We have previously shown that pigment epithelium-derived factor (PEDF) acts as a survival factor for cerebellar granule cells (CGCs), by blocking apoptotic death, and can also protect these cells against glutamate-induced neurotoxicity. In preparation for gene therapy studies, pseudotyped HIV-1-based lentiviral vectors containing the PEDF gene, as well as either green fluorescent protein or beta-galactosidase, were prepared. These bicistronic vectors are unique in that they express two genes efficiently under one promoter. Primary cell cultures of CGCs from postnatal day 8 rats were infected with the vectors encoding PEDF. RT-PCR demonstrated expression of mRNA and Western blot analysis confirmed that infected CGCs secrete PEDF protein to the medium. Assays for cell survival demonstrated that PEDF-infected cells were significantly more protected compared with mock-infected controls for 6-8 days in culture, as well as against induced apoptosis.

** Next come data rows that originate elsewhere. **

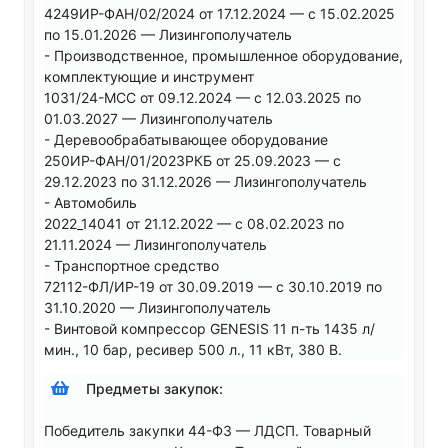
4249ИР-ФАН/02/2024 от 17.12.2024 — с 15.02.2025
по 15.01.2026 — Лизингополучатель
- Производственное, промышленное оборудование,
комплектующие и инструмент
1031/24-МСС от 09.12.2024 — с 12.03.2025 по
01.03.2027 — Лизингополучатель
- Деревообрабатывающее оборудование
250ИР-ФАН/01/2023РКБ от 25.09.2023 — с
29.12.2023 по 31.12.2026 — Лизингополучатель
- Автомобиль
2022_14041 от 21.12.2022 — с 08.02.2023 по
21.11.2024 — Лизингополучатель
- Транспортное средство
72112-ФЛ/ИР-19 от 30.09.2019 — с 30.10.2019 по
31.10.2020 — Лизингополучатель
- Винтовой компрессор GENESIS 11 п-ть 1435 л/
мин., 10 бар, ресивер 500 л., 11 кВт, 380 В.
Предметы закупок:
Победитель закупки 44-ФЗ — ЛДСП. Товарный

The PEDF vectors expressing tat (trans-acting transcription factor) provided more protection than the tat(-) vectors. These results demonstrate that while the lentiviral vectors expressing PEDF are as neuroprotective as the protein itself for CGCs, the vectors have the advantage of providing long-lasting expression of PEDF protein, which will be more effective in in vivo studies. The present results suggest that this system may be useful for gene therapy for neurodegenerative disorders.

[Indexed for MEDLINE]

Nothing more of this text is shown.